Problem details: Please print, exactly, only the lines in the entries below from the line that has "left back paw: (527, 364)" through the line that has "root of tail: (355, 147)". Pictures don't go in.

Data to examine:
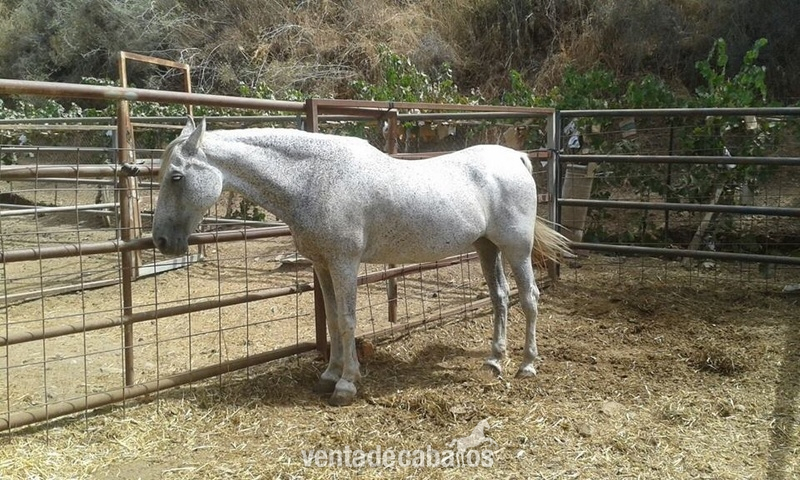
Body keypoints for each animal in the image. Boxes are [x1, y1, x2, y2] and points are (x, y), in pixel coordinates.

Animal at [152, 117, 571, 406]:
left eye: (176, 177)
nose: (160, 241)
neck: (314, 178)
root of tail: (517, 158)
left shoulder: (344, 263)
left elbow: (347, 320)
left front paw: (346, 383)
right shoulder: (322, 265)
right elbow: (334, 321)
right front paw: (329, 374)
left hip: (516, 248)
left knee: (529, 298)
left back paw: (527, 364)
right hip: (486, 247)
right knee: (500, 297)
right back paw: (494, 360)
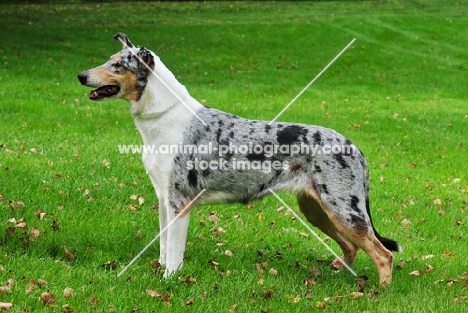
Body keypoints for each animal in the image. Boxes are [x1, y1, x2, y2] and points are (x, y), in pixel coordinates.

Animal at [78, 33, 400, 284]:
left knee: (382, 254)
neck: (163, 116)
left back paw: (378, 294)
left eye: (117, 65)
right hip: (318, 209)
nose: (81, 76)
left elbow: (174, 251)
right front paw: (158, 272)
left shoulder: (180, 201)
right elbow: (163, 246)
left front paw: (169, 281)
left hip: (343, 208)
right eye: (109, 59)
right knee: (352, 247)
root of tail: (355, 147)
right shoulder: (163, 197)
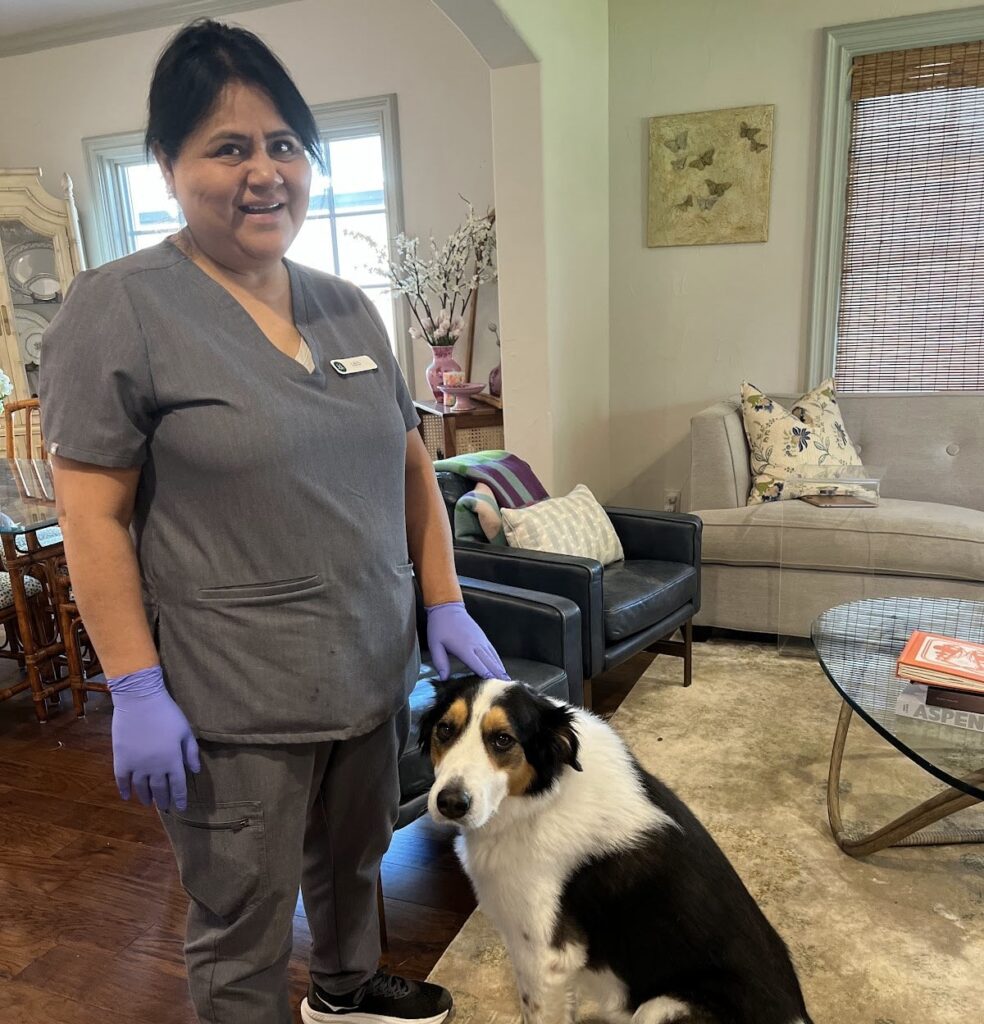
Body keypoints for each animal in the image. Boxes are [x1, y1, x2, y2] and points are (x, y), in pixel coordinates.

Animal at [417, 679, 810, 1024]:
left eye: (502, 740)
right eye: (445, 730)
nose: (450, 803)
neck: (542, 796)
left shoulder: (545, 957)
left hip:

Solution:
left back paw: (527, 364)
right hip: (486, 247)
right knee: (500, 297)
right back paw: (494, 360)
Body keypoints for each animal in the image. Boxes are [x1, y1, x2, y2] and points are (x, y), in pixel coordinates.

Animal at [78, 33, 400, 284]:
left knee: (382, 254)
neck: (163, 116)
left back paw: (378, 294)
left eye: (117, 65)
right hip: (318, 209)
nose: (81, 76)
left elbow: (174, 251)
right front paw: (158, 272)
left shoulder: (180, 201)
right elbow: (163, 246)
left front paw: (169, 281)
left hip: (343, 208)
right eye: (109, 59)
right knee: (352, 247)
root of tail: (355, 147)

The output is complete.